To tylko krok by granicę przekroczyć
Miłość. Jedno z tych uczuć, które trudno określić. Często myli nam się z zauroczeniem, fascynacją lub zwykłym pożądaniem. Miłość jest ślepa.
Kocham. Kocham rodzinę, przyjaciół i moje nowe buty. Mogę powiedzieć, że kocham happysad albo wilki, mogę również mówić, że kocham swoje oczy, włosy albo kształt nosa. Mogę też powiedzieć, że kocham Ciebie, ale nie wiem czy chcę.

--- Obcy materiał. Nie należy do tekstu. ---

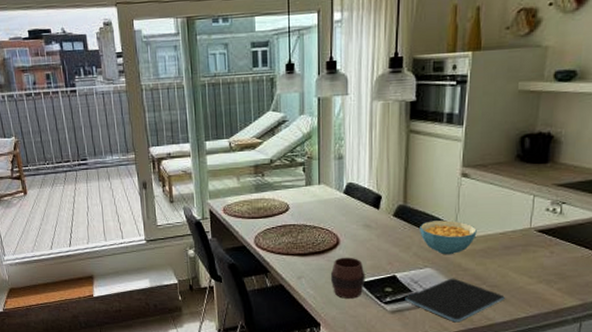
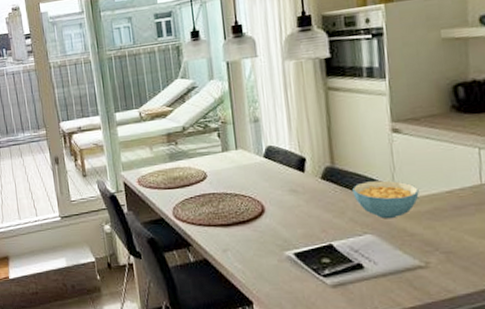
cup: present [330,257,365,299] -> none [258,225,299,272]
tablet: present [405,278,505,323] -> none [346,245,464,296]

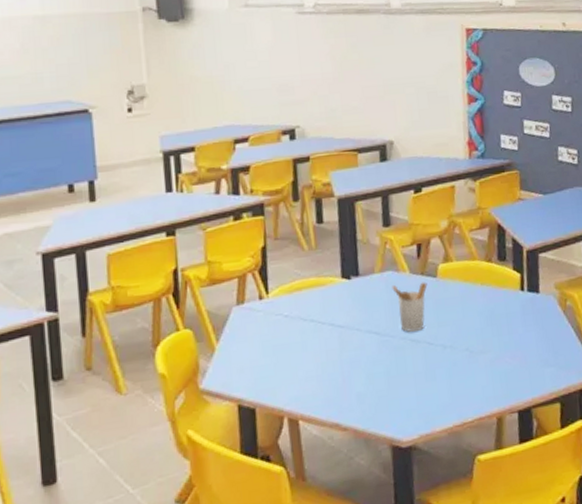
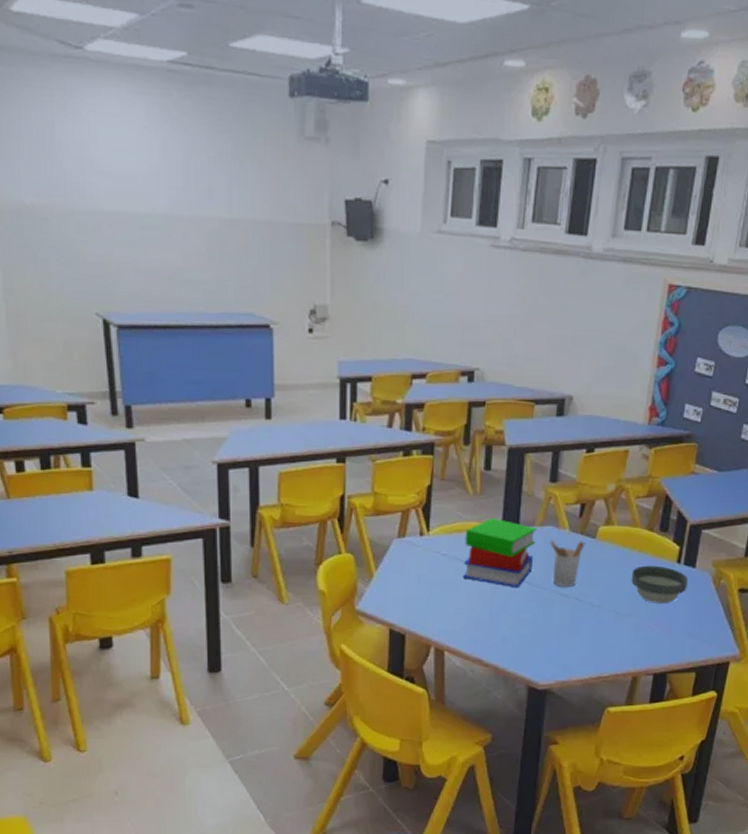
book: none [305,270,379,341] -> present [462,517,538,587]
bowl: none [478,296,535,336] -> present [631,565,689,603]

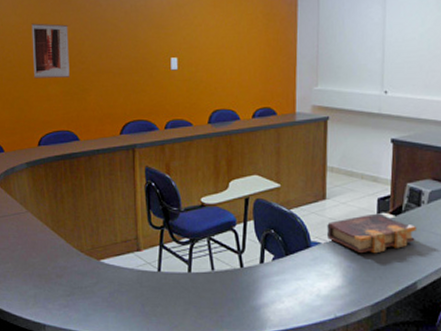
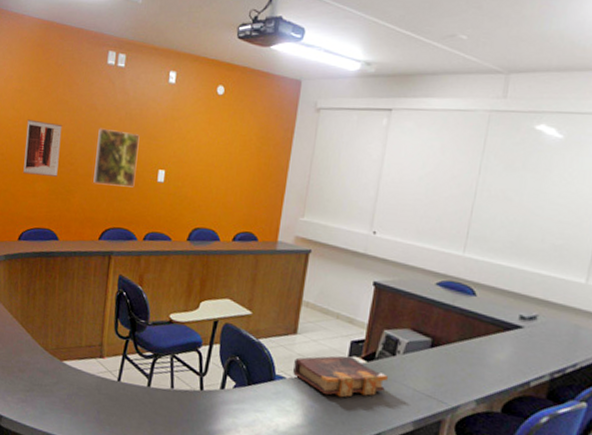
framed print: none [106,23,149,80] -> present [93,128,140,187]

Kochasz. Możesz mi mówić, że mnie kochasz od kiedy pierwszy raz otarliśmy się ramionami na szkolnym korytarzu, a ja mogę nie pamiętać tej sytuacji. Możesz wyznawać mi miłość, ja nie muszę jej przyjmować. Możesz też kochać ją, bo jest łatwiejsza, nie robi problemów i jest ugodowa. Możesz, ale nie musisz.
Kochamy. Każde kocha coś innego, chyba że akurat te uczucia są odwzajemnione przez nas. Ja kocham Ciebie, Ty kochasz mnie - tak nie jest. Miłość jest dziwna.
Zauroczenie. Mogę powiedzieć, że wpadłeś mi w oko i możesz siebie wyciągnąć z niego. Powiem też, że siedzisz w mojej głowie i chcę Cię z niej wyrzucić, a Ty się dostosuj.
Fascynacja. Co mnie w Tobie właściwie fascynowało? Ten wzrok przeszywający, tajemniczy - to mnie intryguje. Chciałam poznać Twoje tajemnice.
Pożądanie. Tyłek masz fajny. Jesteś moim miłosnym podnieceniem.
Miłość. Pomyliłam się. To nie było to. Uczę się na błędach, ale seks był nieziemski.
Cóż, czasem granicę ktoś przekracza, a w życiu?
Nie ma powrotów, czas przecież nigdy nie zawraca.
Adnotacja: Napisałam to w Walentynki, które bojkotowałam pisząc to na serduszkach i wpierdalając pralinki z advocatem.
Mam jeszcze trochę czasu, ale próbuję sobie sprecyzować na jaki kierunek się udam. Zarządzanie i menadżerstwo sportem, albo dziennikarstwo sportowe - bądź co bądź coś ze sportem, po tym drugim zostanę prezenterem Polsatu :).